Problem details: Can you copy out the full indemnification section below word for word?

Text section:
·····

Indemnification of Directors and Officers

 

Nevada Revised Statutes (“NRS”) Sections 78.7502 and 78.751 provide the Company with the power to indemnify any of our directors and officers. The director or officer must have conducted himself/herself in good faith and reasonably believe that his/her conduct was in, or not opposed to our best interests. In a criminal action, the director, officer, employee or agent must not have had reasonable cause to believe his/her conduct was unlawful.

 

Under NRS Section 78.751, advances for expenses may be made by agreement if the director or officer affirms in writing that he/she believes he/she has met the standards and will personally repay the expenses if it is determined such officer or director did not meet the standards.

 

Pursuant to the Company’s Articles of Incorporation and bylaws, we may indemnify an officer or director who is made a party to any proceeding, because of his position as such, to the fullest extent authorized by Nevada Revised Statutes, as the same exists or may hereafter be amended. In certain cases, we may advance expenses incurred in defending any such proceeding.

 

To the extent that indemnification for liabilities arising under the Securities Act may be permitted to directors, officers or persons controlling our company pursuant to the foregoing provisions, we have been informed that, in the opinion of the SEC, such indemnification is against public policy as expressed in the Securities Act and is therefore unenforceable. If a claim for indemnification against such liabilities (other than the payment by the Company of expenses incurred or paid by a director, officer or controlling person of our company in the successful defense of any action, suit or proceeding) is asserted by any of our directors, officers or controlling persons in connection with the securities being registered, we will, unless in the opinion of our counsel the matter has been settled by controlling precedent, submit to a court of appropriate jurisdiction the question whether such indemnification by us is against public policy as expressed in the Securities Act and will be governed by the final adjudication of that issue.

·····

Source material:
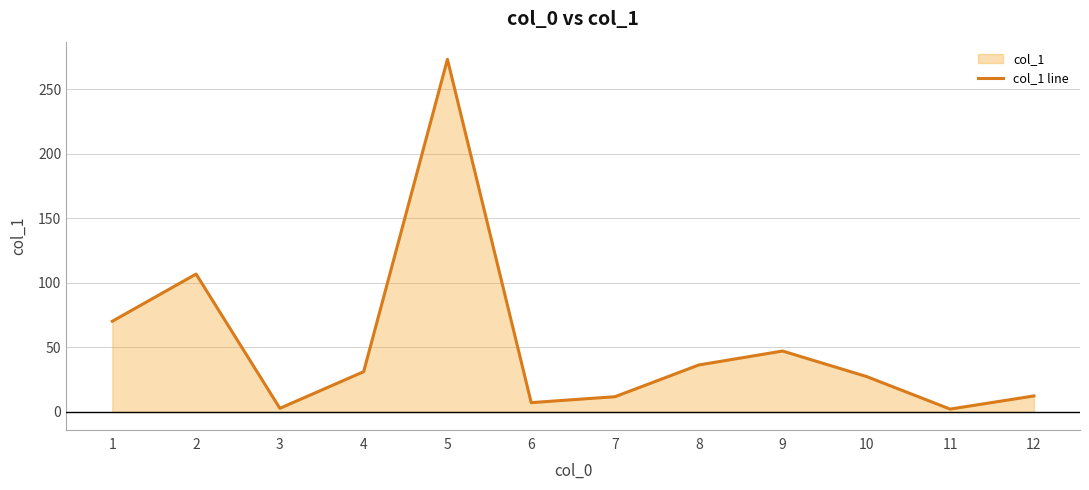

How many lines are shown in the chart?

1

·····

Solution to the exercise:
Indemnification of Directors and Officers

 

Nevada Revised Statutes (“NRS”) Sections 78.7502 and 78.751 provide the Company with the power to indemnify any of our directors and officers. The director or officer must have conducted himself/herself in good faith and reasonably believe that his/her conduct was in, or not opposed to our best interests. In a criminal action, the director, officer, employee or agent must not have had reasonable cause to believe his/her conduct was unlawful.

 

Under NRS Section 78.751, advances for expenses may be made by agreement if the director or officer affirms in writing that he/she believes he/she has met the standards and will personally repay the expenses if it is determined such officer or director did not meet the standards.

 

Pursuant to the Company’s Articles of Incorporation and bylaws, we may indemnify an officer or director who is made a party to any proceeding, because of his position as such, to the fullest extent authorized by Nevada Revised Statutes, as the same exists or may hereafter be amended. In certain cases, we may advance expenses incurred in defending any such proceeding.

 

To the extent that indemnification for liabilities arising under the Securities Act may be permitted to directors, officers or persons controlling our company pursuant to the foregoing provisions, we have been informed that, in the opinion of the SEC, such indemnification is against public policy as expressed in the Securities Act and is therefore unenforceable. If a claim for indemnification against such liabilities (other than the payment by the Company of expenses incurred or paid by a director, officer or controlling person of our company in the successful defense of any action, suit or proceeding) is asserted by any of our directors, officers or controlling persons in connection with the securities being registered, we will, unless in the opinion of our counsel the matter has been settled by controlling precedent, submit to a court of appropriate jurisdiction the question whether such indemnification by us is against public policy as expressed in the Securities Act and will be governed by the final adjudication of that issue.